L’ère numérique accroit le fossé entre d’une part les architectes qui préservent leur indépendance en choisissant une stratégie de développement appuyée sur des relations avec les professionnels de l’immobilier et une maitrise des technologies numériques qui va du programme à  l’application ; et d’autre part les architectes qui sont désormais dépendant d’outils numériques du commerce. Cet écart pèse lourdement sur la qualité des productions diffuses car le numérique peut altérer sérieusement les meilleures intentions.

En France en 2008, l’architecture pèse peu à côté de l’ingénierie ; 34 700 salariés (contre 188 100) et 6,8 milliards d’euros de chiffre d’affaires contre 41,2Milliards d’euros. Mais sa situation financière apparaît nettement meilleure avec un taux de marge de 28,1% (contre 20,7%).
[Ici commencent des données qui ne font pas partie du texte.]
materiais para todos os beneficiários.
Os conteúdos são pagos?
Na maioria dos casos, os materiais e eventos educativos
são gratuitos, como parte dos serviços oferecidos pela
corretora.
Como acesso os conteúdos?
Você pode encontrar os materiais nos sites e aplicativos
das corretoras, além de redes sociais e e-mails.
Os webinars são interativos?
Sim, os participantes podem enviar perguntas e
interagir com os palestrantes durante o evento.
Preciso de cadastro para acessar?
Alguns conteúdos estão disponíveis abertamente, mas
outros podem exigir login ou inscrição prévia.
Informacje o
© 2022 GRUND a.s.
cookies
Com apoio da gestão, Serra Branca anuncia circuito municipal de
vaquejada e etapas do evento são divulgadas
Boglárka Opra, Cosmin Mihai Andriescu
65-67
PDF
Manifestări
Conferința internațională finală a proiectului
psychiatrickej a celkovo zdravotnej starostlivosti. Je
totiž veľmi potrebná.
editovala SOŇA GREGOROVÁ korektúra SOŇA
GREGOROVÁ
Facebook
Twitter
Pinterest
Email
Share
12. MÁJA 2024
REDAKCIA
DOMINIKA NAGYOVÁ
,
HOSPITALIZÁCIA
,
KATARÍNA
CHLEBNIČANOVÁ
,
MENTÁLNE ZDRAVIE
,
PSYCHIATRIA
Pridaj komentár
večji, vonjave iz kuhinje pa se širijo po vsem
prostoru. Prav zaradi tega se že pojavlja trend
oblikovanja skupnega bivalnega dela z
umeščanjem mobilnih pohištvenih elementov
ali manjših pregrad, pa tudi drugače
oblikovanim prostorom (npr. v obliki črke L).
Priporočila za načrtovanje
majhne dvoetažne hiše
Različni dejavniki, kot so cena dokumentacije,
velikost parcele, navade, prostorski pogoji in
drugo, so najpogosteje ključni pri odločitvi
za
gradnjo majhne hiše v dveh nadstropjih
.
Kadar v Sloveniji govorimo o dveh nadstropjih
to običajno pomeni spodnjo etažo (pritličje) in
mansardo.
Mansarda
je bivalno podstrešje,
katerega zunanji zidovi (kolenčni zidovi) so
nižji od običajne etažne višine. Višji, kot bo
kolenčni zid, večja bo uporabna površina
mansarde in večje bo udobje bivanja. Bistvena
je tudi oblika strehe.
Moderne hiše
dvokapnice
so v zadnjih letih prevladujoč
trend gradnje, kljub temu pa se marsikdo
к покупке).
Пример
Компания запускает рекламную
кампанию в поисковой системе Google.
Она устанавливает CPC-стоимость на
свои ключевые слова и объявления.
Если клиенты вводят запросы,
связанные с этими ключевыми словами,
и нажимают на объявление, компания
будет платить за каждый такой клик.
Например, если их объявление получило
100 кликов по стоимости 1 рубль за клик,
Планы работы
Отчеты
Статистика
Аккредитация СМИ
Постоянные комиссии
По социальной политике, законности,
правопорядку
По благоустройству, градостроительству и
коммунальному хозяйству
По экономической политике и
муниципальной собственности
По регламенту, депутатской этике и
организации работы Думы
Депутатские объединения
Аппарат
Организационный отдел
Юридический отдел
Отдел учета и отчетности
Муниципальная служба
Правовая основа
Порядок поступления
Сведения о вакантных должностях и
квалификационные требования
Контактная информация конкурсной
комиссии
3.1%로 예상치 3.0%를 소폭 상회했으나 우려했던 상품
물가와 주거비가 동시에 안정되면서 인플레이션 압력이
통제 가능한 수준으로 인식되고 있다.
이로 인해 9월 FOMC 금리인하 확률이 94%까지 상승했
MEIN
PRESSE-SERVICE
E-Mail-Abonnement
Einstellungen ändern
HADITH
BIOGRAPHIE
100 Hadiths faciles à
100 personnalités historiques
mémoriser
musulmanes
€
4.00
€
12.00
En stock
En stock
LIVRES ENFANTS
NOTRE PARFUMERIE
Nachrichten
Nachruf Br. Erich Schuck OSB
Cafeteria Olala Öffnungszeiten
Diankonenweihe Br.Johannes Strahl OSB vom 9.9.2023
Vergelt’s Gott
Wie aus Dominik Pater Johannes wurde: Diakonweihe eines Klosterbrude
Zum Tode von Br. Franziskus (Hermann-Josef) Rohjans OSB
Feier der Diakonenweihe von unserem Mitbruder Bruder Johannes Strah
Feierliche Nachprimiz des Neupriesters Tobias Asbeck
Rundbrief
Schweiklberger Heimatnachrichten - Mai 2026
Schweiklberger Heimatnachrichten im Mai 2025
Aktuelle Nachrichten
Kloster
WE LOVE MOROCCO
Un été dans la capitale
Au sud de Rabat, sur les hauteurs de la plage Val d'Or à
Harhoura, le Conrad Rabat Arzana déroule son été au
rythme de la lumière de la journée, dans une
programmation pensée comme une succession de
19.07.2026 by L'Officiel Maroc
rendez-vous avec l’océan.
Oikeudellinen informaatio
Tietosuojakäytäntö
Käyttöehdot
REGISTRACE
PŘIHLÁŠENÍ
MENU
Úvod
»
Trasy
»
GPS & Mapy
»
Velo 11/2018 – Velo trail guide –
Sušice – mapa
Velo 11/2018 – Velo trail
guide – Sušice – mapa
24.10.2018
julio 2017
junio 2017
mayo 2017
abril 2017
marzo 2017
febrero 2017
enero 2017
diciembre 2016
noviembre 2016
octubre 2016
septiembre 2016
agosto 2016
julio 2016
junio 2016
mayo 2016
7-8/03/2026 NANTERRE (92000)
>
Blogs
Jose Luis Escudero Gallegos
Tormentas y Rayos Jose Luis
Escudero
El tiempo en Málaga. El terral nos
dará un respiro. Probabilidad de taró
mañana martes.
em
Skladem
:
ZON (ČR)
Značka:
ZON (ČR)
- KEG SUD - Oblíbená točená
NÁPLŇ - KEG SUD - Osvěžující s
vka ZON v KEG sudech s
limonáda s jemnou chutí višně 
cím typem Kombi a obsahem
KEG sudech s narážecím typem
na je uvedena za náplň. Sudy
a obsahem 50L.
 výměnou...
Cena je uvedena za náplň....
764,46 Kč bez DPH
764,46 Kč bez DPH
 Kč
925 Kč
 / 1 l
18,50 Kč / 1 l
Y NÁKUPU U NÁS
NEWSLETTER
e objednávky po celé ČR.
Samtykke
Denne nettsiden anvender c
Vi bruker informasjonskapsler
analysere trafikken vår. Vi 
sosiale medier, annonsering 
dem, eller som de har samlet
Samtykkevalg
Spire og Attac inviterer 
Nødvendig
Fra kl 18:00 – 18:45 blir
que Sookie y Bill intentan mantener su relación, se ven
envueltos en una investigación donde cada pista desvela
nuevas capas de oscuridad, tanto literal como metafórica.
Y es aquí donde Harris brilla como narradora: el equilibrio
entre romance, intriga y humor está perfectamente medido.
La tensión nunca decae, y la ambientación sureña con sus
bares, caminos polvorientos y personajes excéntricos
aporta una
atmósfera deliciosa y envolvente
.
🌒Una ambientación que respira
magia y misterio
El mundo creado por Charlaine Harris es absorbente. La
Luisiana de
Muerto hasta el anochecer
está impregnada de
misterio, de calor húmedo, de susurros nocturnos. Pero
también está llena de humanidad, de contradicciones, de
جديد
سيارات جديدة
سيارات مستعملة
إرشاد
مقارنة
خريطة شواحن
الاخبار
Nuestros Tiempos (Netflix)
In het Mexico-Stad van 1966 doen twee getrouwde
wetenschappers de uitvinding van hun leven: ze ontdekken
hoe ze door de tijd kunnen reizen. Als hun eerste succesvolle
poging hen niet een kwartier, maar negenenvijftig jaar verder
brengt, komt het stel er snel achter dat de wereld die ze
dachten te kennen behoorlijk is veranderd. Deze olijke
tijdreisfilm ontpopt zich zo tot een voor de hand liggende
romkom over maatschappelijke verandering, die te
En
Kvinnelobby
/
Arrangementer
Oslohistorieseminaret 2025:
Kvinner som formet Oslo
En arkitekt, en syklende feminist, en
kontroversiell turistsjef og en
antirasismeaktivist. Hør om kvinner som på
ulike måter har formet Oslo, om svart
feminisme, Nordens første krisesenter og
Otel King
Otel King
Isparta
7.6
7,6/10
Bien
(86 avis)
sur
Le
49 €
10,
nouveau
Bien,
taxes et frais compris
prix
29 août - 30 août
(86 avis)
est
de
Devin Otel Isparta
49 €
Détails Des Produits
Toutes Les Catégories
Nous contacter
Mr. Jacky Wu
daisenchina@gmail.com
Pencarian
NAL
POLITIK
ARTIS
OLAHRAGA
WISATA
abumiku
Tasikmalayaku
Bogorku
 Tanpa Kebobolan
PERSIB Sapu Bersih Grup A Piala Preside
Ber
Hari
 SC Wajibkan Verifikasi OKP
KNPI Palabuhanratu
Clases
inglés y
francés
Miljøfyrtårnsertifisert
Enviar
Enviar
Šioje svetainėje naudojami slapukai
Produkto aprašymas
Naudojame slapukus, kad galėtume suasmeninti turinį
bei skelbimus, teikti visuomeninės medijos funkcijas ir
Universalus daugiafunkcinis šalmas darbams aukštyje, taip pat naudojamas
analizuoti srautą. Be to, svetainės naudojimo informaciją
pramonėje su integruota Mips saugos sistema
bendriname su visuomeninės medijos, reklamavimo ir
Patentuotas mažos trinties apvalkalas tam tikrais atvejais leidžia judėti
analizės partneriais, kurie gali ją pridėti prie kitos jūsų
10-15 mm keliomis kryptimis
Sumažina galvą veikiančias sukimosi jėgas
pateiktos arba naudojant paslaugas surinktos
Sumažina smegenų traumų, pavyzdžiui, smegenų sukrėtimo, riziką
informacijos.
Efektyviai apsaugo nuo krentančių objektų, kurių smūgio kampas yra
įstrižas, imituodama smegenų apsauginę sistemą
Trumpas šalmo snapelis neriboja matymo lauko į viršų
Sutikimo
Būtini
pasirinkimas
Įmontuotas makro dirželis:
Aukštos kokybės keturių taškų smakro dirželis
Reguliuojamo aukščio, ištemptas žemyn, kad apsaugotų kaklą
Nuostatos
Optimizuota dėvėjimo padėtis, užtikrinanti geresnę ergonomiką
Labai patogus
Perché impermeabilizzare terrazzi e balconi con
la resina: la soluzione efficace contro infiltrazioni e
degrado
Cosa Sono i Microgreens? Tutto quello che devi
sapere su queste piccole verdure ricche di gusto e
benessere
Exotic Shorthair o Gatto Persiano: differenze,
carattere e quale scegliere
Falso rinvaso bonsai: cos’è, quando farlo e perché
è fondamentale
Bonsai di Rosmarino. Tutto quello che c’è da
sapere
En 2010, 116 agences d’architecture pouvaient faire état d’un chiffre d’affaire égal ou supérieur à 3 millions d’euros/an. La somme des chiffres d’affaires de ces « majors de l’architecture» (672 M€) ne représentait néanmoins que 2,7% du chiffre d’affaire de l’ingénierie de la construction[4] (25 200 M€) et de 4,8% du chiffre d’affaire du seul leader français du BTP, Vinci Construction. Dans ce contexte économiquement disproportionné, déterminer les stratégies qui permettent de se maintenir à niveau dans une compétition qui fait rage, est vital pour l’architecture.

Que tous puissent répondre à une demande et en vivre intellectuellement et économiquement dans tous les cas de figures, suppose que des éclairages très précis soient étayés par des études fines et suivies sur l’état de la profession. Le mode d’exercice libéral reconnu comme « non commercial » n’en n’a plus que le nom sur la déclaration fiscale. L’activité commerciale, la recherche de marchés, la communication sur l’activité et les partenariats relationnels sont devenus le principal moteur de la réussite, y compris dans le cadre des marchés publics.

Le « flou artistique » du parcours professionnel improvisé a vécu ; au delà des enquêtes déjà connue qui livrent annuellement un état global de l’activité des acteurs du cadre de vie, un développement considérable d’études approfondies de type « Observatoire » par région et par typologie de mode d’exercice, taille et compétence d’agence est attendu des architectes de la part des organismes professionnels.

Pouvoir s’orienter, choisir son parcours dès la sortie des ENSA, c’est l’attente des nouvelles générations.

Dominique Tessier, architecte, conseiller national de l’Ordre et président du Réseau des maisons de l’architecture

 

Notes

[1] La création architecturale engage ses auteurs par une intention sociétale, technique et formelle qui se traduit par l’originalité de l’œuvre.

[2] Le travail de Gehry par exemple.

[3] L’architecture de Gehry utilise un logiciel initialement dédié à la conception d’objets volants…

[4] Insee 2012 ;

Un commentaire au sujet de « Froufrou d’hier et d’aujourd’hui »

  1. Ducasse Gisèle

    Architecte - Métropole - 13004
    (2): Dans le film documentaire « Esquisses » de Sydney Pollack (2 006) sur Frank Gehry, l’architecte fait d’abord une maquette en papier carton (seul ou à 2); puis il donne sa maquette à numériser à un collaborateur. En 2 006, la conception de l’architecture de Frank Gehry est manuelle, l’outil numérique numérise les formes.